Look at below page object class for a Login Page.

public class LoginPage {
    private WebDriver driver;

    public LoginPage(WebDriver driver) {
        this.driver = driver;
    }

    public void loginAs(String username, String password) {
        driver.findElement(By.id("username")).sendKeys(username);
        driver.findElement(By.id("password")).sendKeys(password);
        driver.findElement(By.name("login")).click();
    }
}

We can observe following with respect to DIP from above LoginPage class:

  • It is depending on the abstraction and all the code is written against WebDriver interface so that the code can work with any implementation like FirefoxDriver, ChromeDriver, InternetExploerDriver
  • The implementation for the WebDriver interface should be passed by the client through constructor LoginPage(WebDriver driver) when creating the LoginPage object.
  • So the code works for any implementation and we can pass the implementation when creating the object.
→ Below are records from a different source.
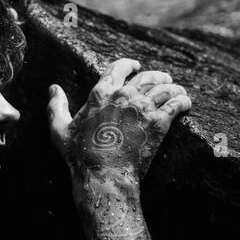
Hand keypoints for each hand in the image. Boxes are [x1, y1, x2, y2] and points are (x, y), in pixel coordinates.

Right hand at [46, 60, 190, 179]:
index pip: (119, 67)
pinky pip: (177, 104)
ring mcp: (142, 107)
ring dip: (173, 87)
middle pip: (147, 76)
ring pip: (165, 88)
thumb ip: (57, 106)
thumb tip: (53, 88)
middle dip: (158, 76)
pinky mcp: (158, 122)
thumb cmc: (79, 155)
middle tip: (164, 79)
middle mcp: (124, 94)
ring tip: (178, 90)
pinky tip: (186, 103)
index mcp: (101, 92)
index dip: (129, 64)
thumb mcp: (60, 129)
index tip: (136, 66)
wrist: (103, 175)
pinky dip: (183, 101)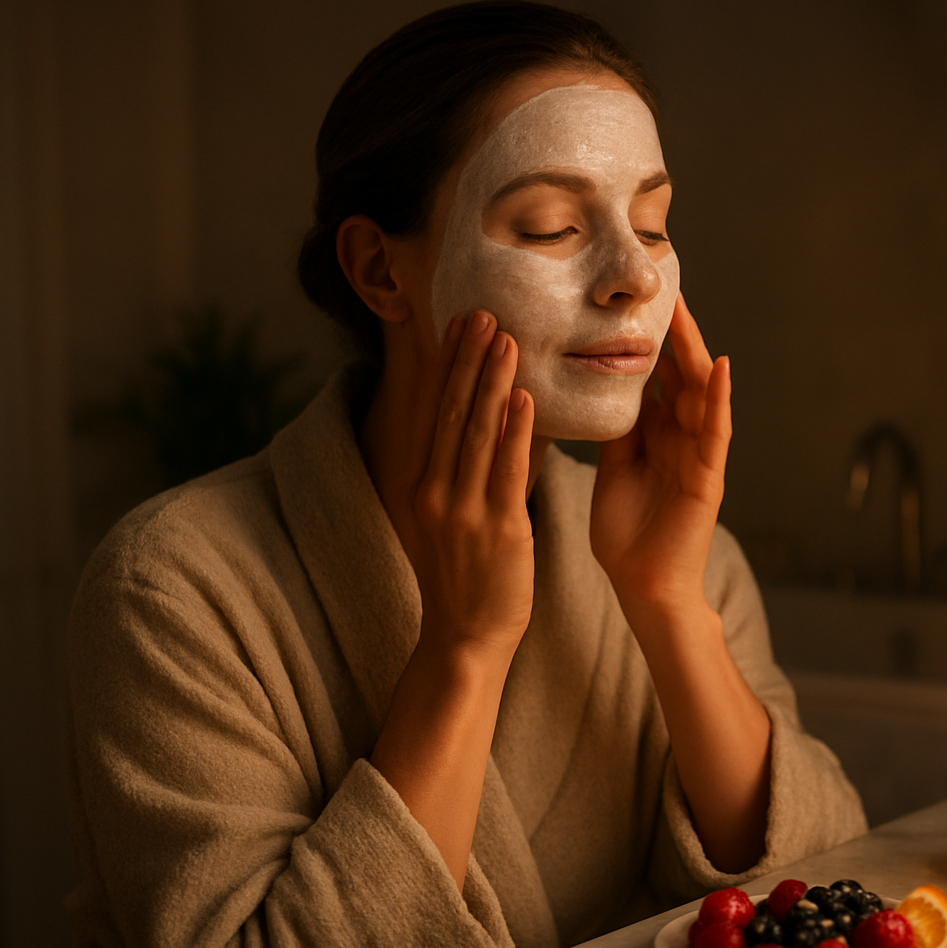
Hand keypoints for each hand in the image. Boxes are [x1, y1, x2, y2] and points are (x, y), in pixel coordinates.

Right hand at [380, 311, 536, 663]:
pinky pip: (506, 471)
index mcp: (422, 483)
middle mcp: (434, 490)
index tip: (460, 322)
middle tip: (482, 311)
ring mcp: (462, 510)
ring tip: (505, 337)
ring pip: (477, 433)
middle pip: (451, 412)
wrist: (465, 636)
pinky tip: (524, 397)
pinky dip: (514, 431)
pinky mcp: (496, 530)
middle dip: (467, 359)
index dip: (449, 365)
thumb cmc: (468, 575)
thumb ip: (467, 469)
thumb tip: (492, 418)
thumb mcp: (453, 515)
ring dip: (491, 381)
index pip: (436, 411)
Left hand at [591, 293, 730, 612]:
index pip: (655, 379)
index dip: (647, 342)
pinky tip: (721, 365)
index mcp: (655, 437)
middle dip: (672, 334)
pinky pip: (717, 429)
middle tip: (664, 290)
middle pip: (679, 376)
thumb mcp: (613, 471)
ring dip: (695, 350)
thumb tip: (601, 391)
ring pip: (700, 392)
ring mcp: (698, 455)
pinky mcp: (709, 475)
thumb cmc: (627, 537)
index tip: (634, 304)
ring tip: (686, 311)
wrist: (643, 588)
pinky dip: (721, 397)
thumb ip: (616, 434)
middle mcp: (681, 439)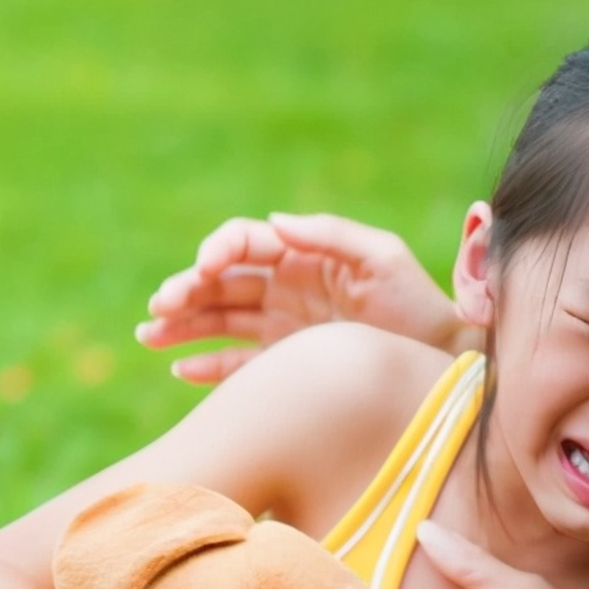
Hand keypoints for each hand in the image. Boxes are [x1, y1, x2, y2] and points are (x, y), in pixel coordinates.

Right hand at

This gives us lot of flexibility and it will be easy to maintain.

Get Ready To Use/Apply SOLID Principles In Your Automation…

I hope you have got good understanding of SOLID principles by now. If it seems complicated, don’t worry and things will be very clear in the next posts. Let’s look at each principle individually in the next posts to find out how these principles makes us better automation testers and makes our automation easy to understand, use, maintain and extend.